Abundant Penny Pinching
When Amy Dacyczyn had her first child in the early 1980s, she and her husband wanted a home to call their own — without all the accompanying debt. So they became experts at economizing and, seven years later, had saved enough to buy their dream house. Along the way, Amy collected her expert advice in a newsletter, the Tightwad Gazette, and anthologized it in a book, The Complete Tightwad Gazette (Villard, 1998).
At first, Dacyczyn worried about how spending less would affect her family’s lifestyle. “I thought, ‘I’m just going to grit my teeth and be miserable and save my money,’” she recalls. But she made a surprising discovery: “It was never miserable. In fact, our lives were more abundant.”
Creativity and resourcefulness — along with a little sweat equity — were Dacyczyn’s greatest allies. She started shopping smarter, learning to buy items like spices in bulk and scouring thrift stores for her family’s clothing. Other projects were more labor intensive, but still rewarding. She began growing much of her own food, and last year the dozen blueberry bushes in her yard netted around 60 quarts of berries, which even back then, she boasts, “cost four or five dollars a quart in the store.”
Dacyczyn found that living with less made her more conscious about what she really wants and more appreciative of what she has. “It forces you to think about what’s important,” she says. For example, she decided to spend a little more on some durable antiques to supplement her mostly garage-sale furniture. “There’s a payoff to getting high-quality things, in that you take care of them and make them last longer.”
Whether you’re what Dacyczyn calls a “minimalist,” who wants to trim back on possessions, or an “accumulator,” who simply loves a great bargain, maintaining an empowered, open-minded and sporting attitude is everything.
When she was publishing the Tightwad Gazette, Dacyczyn put out a call for stories from readers who had lived through the Great Depression and found many people who described it as the best time of their lives. “What I discovered was that the positive attitude of their parents made all the difference,” she says. “A creative and resourceful attitude made the hardships easier.”
During a year of buying only “necessities,” New York writer Judith Levine made similar discoveries.
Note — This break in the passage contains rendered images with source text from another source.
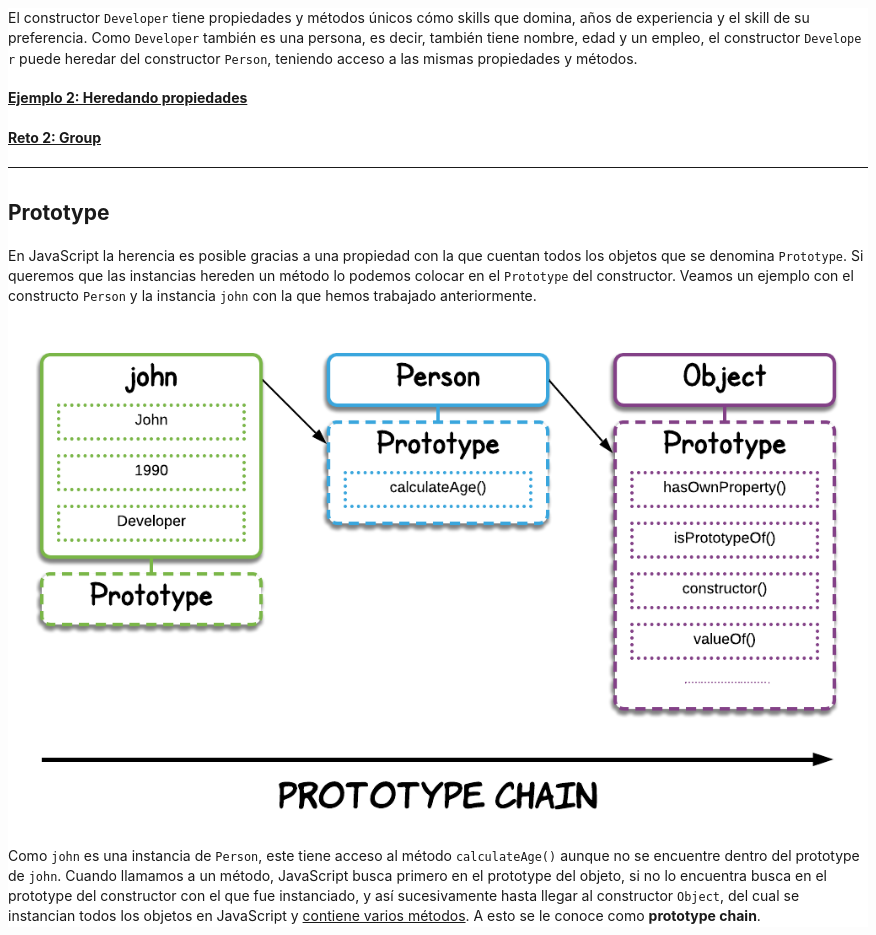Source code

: El constructor `Developer` tiene propiedades y métodos únicos cómo skills que domina, años de experiencia y el skill de
su preferencia. Como `Developer` también es una persona, es decir, también tiene nombre, edad y un empleo, el
constructor `Developer` puede heredar del constructor `Person`, teniendo acceso a las mismas propiedades y métodos.

#### [Ejemplo 2: Heredando propiedades](./Ejemplo-02)

#### [Reto 2: Group](./Reto-02)

---

## Prototype

En JavaScript la herencia es posible gracias a una propiedad con la que cuentan todos los objetos que se
denomina `Prototype`. Si queremos que las instancias hereden un método lo podemos colocar en el `Prototype` del
constructor. Veamos un ejemplo con el constructo `Person` y la instancia `john` con la que hemos trabajado
anteriormente.

![Prototype Chain](./assets/prototype-chain.png)

Como `john` es una instancia de `Person`, este tiene acceso al método `calculateAge()` aunque no se encuentre dentro del
prototype de `john`. Cuando llamamos a un método, JavaScript busca primero en el prototype del objeto, si no lo
encuentra busca en el prototype del constructor con el que fue instanciado, y así sucesivamente hasta llegar al
constructor `Object`, del cual se instancian todos los objetos en JavaScript
y [contiene varios métodos](https://developer.mozilla.org/es/docs/Web/JavaScript/Referencia/Objetos_globales/Object). A
esto se le conoce como **prototype chain**.

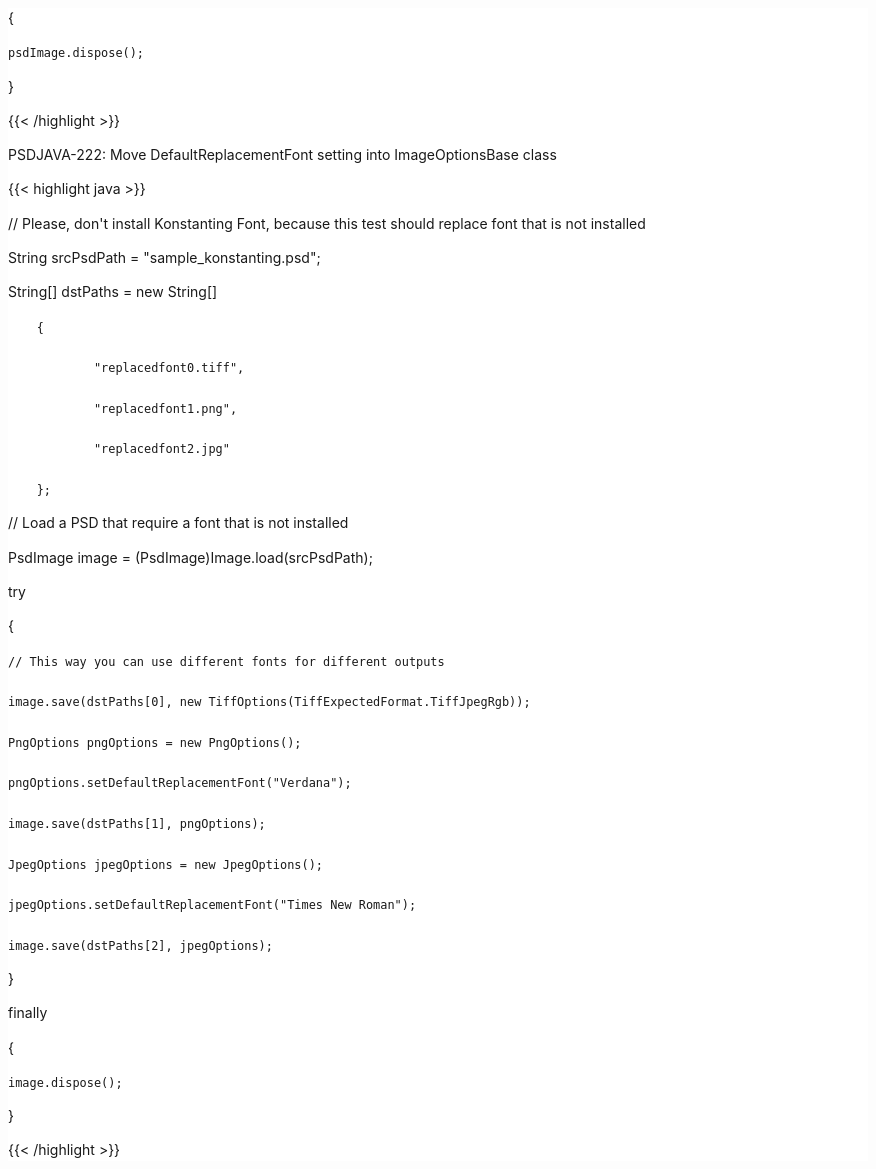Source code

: {

    psdImage.dispose();

}

{{< /highlight >}}

PSDJAVA-222: Move DefaultReplacementFont setting into ImageOptionsBase class

{{< highlight java >}}

 // Please, don't install Konstanting Font, because this test should replace font that is not installed

String srcPsdPath = "sample_konstanting.psd";

String[] dstPaths = new String[]

        {

                "replacedfont0.tiff",

                "replacedfont1.png",

                "replacedfont2.jpg"

        };

// Load a PSD that require a font that is not installed

PsdImage image = (PsdImage)Image.load(srcPsdPath);

try

{

    // This way you can use different fonts for different outputs

    image.save(dstPaths[0], new TiffOptions(TiffExpectedFormat.TiffJpegRgb));

    PngOptions pngOptions = new PngOptions();

    pngOptions.setDefaultReplacementFont("Verdana");

    image.save(dstPaths[1], pngOptions);

    JpegOptions jpegOptions = new JpegOptions();

    jpegOptions.setDefaultReplacementFont("Times New Roman");

    image.save(dstPaths[2], jpegOptions);

}

finally

{

    image.dispose();

}

{{< /highlight >}}



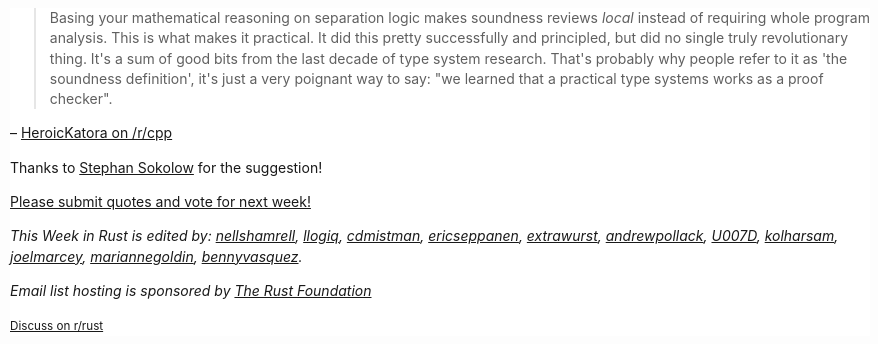 >
> Basing your mathematical reasoning on separation logic makes soundness reviews *local* instead of requiring whole program analysis. This is what makes it practical. It did this pretty successfully and principled, but did no single truly revolutionary thing. It's a sum of good bits from the last decade of type system research. That's probably why people refer to it as 'the soundness definition', it's just a very poignant way to say: "we learned that a practical type systems works as a proof checker".

– [HeroicKatora on /r/cpp](https://www.reddit.com/r/cpp/comments/10d4qny/a_call_to_action_think_seriously_about_safety/j4ks225/)

Thanks to [Stephan Sokolow](https://users.rust-lang.org/t/twir-quote-of-the-week/328/1365) for the suggestion!

[Please submit quotes and vote for next week!](https://users.rust-lang.org/t/twir-quote-of-the-week/328)

*This Week in Rust is edited by: [nellshamrell](https://github.com/nellshamrell), [llogiq](https://github.com/llogiq), [cdmistman](https://github.com/cdmistman), [ericseppanen](https://github.com/ericseppanen), [extrawurst](https://github.com/extrawurst), [andrewpollack](https://github.com/andrewpollack), [U007D](https://github.com/U007D), [kolharsam](https://github.com/kolharsam), [joelmarcey](https://github.com/joelmarcey), [mariannegoldin](https://github.com/mariannegoldin), [bennyvasquez](https://github.com/bennyvasquez).*

*Email list hosting is sponsored by [The Rust Foundation](https://foundation.rust-lang.org/)*

<small>[Discuss on r/rust](REDDIT_LINK_HERE)</small>
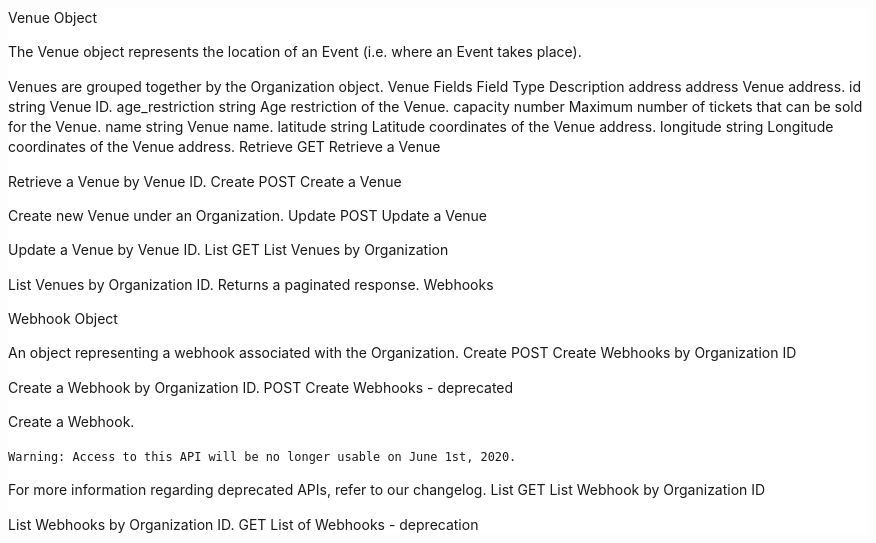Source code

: Venue Object

The Venue object represents the location of an Event (i.e. where an Event takes place).

Venues are grouped together by the Organization object.
Venue Fields
Field 	Type 	Description
address 	address 	Venue address.
id 	string 	Venue ID.
age_restriction 	string 	Age restriction of the Venue.
capacity 	number 	Maximum number of tickets that can be sold for the Venue.
name 	string 	Venue name.
latitude 	string 	Latitude coordinates of the Venue address.
longitude 	string 	Longitude coordinates of the Venue address.
Retrieve
GET
Retrieve a Venue

Retrieve a Venue by Venue ID.
Create
POST
Create a Venue

Create new Venue under an Organization.
Update
POST
Update a Venue

Update a Venue by Venue ID.
List
GET
List Venues by Organization

List Venues by Organization ID. Returns a paginated response.
Webhooks

Webhook Object

An object representing a webhook associated with the Organization.
Create
POST
Create Webhooks by Organization ID

Create a Webhook by Organization ID.
POST
Create Webhooks - deprecated

Create a Webhook.

    Warning: Access to this API will be no longer usable on June 1st, 2020.

For more information regarding deprecated APIs, refer to our changelog.
List
GET
List Webhook by Organization ID

List Webhooks by Organization ID.
GET
List of Webhooks - deprecation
She also made a new rule about eating at restaurants that she and her partner continue to follow. “We still only go out to eat when we want to eat at a particular place — not just when we’re too lazy to cook.”
For Levine, who wrote about her experience in Not Buying It: My Year Without Shopping (Simon & Schuster, 2006), the greatest value came from the experiences that filled the time she once spent shopping. She took walks through the city; she visited the public library. “I ended up spending a lot of time in the public sphere,” she says. “I rededicated myself to being a citizen, not just a consumer.”
Less Stuff, More Happiness
One obvious benefit of cutting back is saving money. Dacyczyn put away almost $50,000 in seven years. In just one year, Levine paid off $8,000 in credit-card bills. But the upside of spending less goes much deeper than that. Tim Kasser, PhD, a professor of psychology at Knox College in Galesburg, Ill., and the author of The High Price of Materialism (MIT Press, 2002), has gathered empirical data showing that people who are more materialistic are less happy and have less satisfying social interactions. True happiness, his research suggests, comes from meaningful experiences, such as growing as a person and feeling connected to friends and family.
Kasser’s research findings are borne out by practice, according to Levine. “One of the things that happened when we started to ratchet down our consumption is that we found other things that make us happy,” she explains, “like reading a book from the library, or going to a free concert at the local plaza. There are a lot of fun things to do that don’t cost money.”